• _PASSAGE TO READ_
::::
Copyright © 2016 Stellenbosch University All rights reserved
iii
Abstract
This thesis discusses the correlations between chess and music via a mathematical basis. The reason for this study was to explore the ontological status of Western Classical Music representation by substituting it with the representation of chess, in order to see whether Western Classical Music could be represented in other logical systems. This study resulted in the sounding of the game of chess. It explores the music notation by comparing it to and exchanging it with chess representation. The way in which this was accomplished was by creating musical variables to represent chess moves, notation and other entities of chess. Thereafter the sounds were implemented into a computer programme which was created in the Java language. The variables were coded into the programme which was created for this thesis and was named The Sound of Chess Programme. Three chess games including Scholars Mate, an intermediate game and lastly a game by Kasparov were coded and made to sound via The Sound of Chess Programme. The sounds of all three games were analysed. In the final sounds one could hear positional structure of the chess games, as well as which chess pieces were moving.
The results of this study showed that any non-musical logical system can represent musical phenomena. This means that 21st century musicians may have many
representational systems at their disposal via the use of various logical systems which could be made to sound. The addition of sound to logical representations can also add new methods to understanding of musical systems, as by hearing the entities one can interact with the content differently.
iv
Opsomming
Hierdie navorsing ondersoek die ooreenkomste tussen skaak en musiek deur gebruik van ʼn wiskundige raamwerk. Die rede vir hierdie studie is om die ontologiese status van musiekvoorstelling te deurgrond deur dit te vervang met die voorstelling van skaak om sodanig vas te stel of musiek deur ander logiese sisteme voorgestel kan word. Hierdie studie het gelei tot die klank van skaak. Standaard Westerse Musieknotasie is vergelyk en verruil met skaaknotasie. Musiekveranderlikes is geskep om skaakskuiwe, skaaknotasie en ander elemente van skaak voor te stel, waarna klanke toegevoeg is tot ‘n Java rekenaarprogramtaal.
Die veranderlikes is in die program The Sound of Chess Programme, wat vir hierdie studie ontwerp is, ingevoer. Drie skaakspelle insluitende “Scholars Mate”, ʼn intermediêre program en ʼn spel van Kasparov is gekodeer en verklank deur die program.
Die klankbaan van al drie spelle is ontleed. Posisionele strukture, skuiwe en identiteite van die stukke kon in die klanke waargeneem word.
Die resultate van die studie toon dat enige nie-musikale logiese sisteem musiekeienskappe kan oordra. Dit beteken dat 21ste eeuse musici deur die gebruik van logiese sisteme wat verklank word, verskeie voorstellingstegnieke tot hul beskikking het.
::::
• _DATA LINES_
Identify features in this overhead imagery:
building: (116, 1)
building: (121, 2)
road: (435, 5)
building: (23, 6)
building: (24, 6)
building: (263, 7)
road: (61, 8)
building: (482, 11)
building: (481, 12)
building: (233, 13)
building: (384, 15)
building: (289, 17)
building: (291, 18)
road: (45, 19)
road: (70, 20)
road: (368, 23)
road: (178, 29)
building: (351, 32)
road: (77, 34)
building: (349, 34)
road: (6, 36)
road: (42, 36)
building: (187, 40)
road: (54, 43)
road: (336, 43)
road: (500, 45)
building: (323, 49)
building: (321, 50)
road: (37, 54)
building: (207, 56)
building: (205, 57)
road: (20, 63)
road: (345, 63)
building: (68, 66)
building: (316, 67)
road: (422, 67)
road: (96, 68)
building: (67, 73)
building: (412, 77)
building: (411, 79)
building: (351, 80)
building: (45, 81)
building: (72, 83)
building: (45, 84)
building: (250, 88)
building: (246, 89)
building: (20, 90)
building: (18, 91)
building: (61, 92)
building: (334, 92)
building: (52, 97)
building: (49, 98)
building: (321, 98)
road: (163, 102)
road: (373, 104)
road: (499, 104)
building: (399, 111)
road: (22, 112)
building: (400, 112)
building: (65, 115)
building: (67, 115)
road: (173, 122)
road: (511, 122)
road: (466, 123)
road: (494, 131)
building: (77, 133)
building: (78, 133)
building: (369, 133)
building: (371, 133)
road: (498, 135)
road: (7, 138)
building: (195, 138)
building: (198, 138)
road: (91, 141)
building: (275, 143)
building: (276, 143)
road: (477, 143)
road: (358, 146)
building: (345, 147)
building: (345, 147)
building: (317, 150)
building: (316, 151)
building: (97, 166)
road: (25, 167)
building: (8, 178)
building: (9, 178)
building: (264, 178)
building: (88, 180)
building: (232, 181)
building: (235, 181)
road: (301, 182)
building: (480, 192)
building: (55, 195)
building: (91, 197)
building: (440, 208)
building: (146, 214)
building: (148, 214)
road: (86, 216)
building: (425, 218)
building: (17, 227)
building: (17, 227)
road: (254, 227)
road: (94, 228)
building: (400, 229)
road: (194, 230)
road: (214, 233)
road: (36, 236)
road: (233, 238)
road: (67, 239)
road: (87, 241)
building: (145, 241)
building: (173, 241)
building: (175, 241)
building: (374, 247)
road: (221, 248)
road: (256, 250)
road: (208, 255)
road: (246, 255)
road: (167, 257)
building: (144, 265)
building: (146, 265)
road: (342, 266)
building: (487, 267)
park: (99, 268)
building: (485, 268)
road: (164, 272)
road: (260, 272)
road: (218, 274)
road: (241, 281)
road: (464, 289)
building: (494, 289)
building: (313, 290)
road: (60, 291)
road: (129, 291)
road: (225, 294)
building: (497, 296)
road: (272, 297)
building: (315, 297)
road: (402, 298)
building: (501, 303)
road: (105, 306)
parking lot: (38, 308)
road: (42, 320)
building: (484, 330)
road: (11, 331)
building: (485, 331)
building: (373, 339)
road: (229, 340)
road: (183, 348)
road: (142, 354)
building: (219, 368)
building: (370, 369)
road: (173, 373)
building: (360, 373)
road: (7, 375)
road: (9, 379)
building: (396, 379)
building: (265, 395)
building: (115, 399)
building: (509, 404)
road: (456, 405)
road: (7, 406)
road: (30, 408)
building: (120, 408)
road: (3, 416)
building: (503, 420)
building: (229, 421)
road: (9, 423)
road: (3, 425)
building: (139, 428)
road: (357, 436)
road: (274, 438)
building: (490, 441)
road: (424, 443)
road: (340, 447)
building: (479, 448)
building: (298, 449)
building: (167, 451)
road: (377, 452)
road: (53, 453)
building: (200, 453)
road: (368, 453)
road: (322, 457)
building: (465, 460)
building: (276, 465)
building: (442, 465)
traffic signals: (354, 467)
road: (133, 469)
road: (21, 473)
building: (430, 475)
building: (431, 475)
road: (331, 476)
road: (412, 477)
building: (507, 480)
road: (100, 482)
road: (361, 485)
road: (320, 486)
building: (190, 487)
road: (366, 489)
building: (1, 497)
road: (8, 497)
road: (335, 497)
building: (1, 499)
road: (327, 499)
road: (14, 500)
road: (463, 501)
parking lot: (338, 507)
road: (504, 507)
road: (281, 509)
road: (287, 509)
::::
• _WRITTEN TASKS_
1/ Name each chess game that the English part of the chess and music abstract says was coded and made to sound.
2/ Please return the part of the chess and music abstract starting with "Die klankbaan van" and going on through "hul beskikking het.".

• _LIST OF SOLUTIONS_
1/
Scholars Mate
An intermediate game
A game by Kasparov

2/
Die klankbaan van al drie spelle is ontleed. Posisionele strukture, skuiwe en identiteite van die stukke kon in die klanke waargeneem word.
Die resultate van die studie toon dat enige nie-musikale logiese sisteem musiekeienskappe kan oordra. Dit beteken dat 21ste eeuse musici deur die gebruik van logiese sisteme wat verklank word, verskeie voorstellingstegnieke tot hul beskikking het.